DATA 401

Statistical Machine Learning

4 Undergraduate credits
Effective December 17, 2018 – Present

Graduation requirements this course fulfills

Statistical machine learning (often referred to simply as statistical learning) has arisen as a recent subfield of statistics. It emphasizes the interpretability, precision, and uncertainty of machine learning models. This course assesses the accuracy of several supervised and unsupervised machine learning models for both regression and classification. Topics include the bias-variance trade-off, training and test datasets, resampling methods, shrinkage and dimension reduction methods, non-linear modeling techniques such as regression splines and generalized additive models, and decision tree-based methods.

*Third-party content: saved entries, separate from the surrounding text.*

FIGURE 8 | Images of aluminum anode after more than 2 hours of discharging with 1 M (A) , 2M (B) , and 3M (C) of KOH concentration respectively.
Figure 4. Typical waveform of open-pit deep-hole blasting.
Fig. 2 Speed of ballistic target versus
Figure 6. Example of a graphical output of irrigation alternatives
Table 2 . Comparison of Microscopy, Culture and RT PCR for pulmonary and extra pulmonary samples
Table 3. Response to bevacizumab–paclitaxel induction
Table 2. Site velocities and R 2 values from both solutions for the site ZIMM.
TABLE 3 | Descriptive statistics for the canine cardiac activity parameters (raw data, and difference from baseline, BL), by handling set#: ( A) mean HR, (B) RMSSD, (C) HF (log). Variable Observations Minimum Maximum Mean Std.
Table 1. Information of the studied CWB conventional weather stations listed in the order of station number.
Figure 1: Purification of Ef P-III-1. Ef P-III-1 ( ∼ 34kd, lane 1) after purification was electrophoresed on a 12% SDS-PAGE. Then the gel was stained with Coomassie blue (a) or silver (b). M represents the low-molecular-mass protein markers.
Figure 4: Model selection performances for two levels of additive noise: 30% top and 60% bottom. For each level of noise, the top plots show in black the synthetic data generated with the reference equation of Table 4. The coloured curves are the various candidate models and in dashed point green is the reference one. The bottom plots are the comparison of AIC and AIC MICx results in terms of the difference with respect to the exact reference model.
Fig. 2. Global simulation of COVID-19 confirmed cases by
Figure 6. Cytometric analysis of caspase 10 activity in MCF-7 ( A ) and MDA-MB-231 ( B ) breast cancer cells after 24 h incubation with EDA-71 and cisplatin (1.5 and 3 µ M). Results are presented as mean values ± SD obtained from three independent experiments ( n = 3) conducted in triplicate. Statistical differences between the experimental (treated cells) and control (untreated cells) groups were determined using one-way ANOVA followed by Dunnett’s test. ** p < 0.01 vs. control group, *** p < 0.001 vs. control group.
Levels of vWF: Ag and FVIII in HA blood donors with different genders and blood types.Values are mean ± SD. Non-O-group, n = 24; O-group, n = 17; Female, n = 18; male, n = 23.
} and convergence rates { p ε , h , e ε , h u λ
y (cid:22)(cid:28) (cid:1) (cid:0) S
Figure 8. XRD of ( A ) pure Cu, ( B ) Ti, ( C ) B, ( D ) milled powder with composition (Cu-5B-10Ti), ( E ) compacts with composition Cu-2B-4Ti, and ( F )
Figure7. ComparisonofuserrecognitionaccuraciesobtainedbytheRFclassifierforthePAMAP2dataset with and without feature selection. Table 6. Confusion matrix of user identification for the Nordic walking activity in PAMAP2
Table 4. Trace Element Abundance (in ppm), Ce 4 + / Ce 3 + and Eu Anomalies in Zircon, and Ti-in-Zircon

Applications include examples from medicine, biology, marketing, finance, insurance, and sports.

Learning outcomes


  • Assess the accuracy of both supervised and unsupervised machine learning models.
  • Explain the tradeoff between flexibility and interpretability of several machine learning methods.
  • Describe the competing properties of bias and variance of statistical learning methods.
  • Identify and apply the appropriate statistical learning model for analyzing a dataset using statistical software.
  • Interpret and understand the computer output for a statistical learning analysis.
  • Document and articulate the results and conclusions for statistical learning techniques applied to actual data in a variety of disciplines.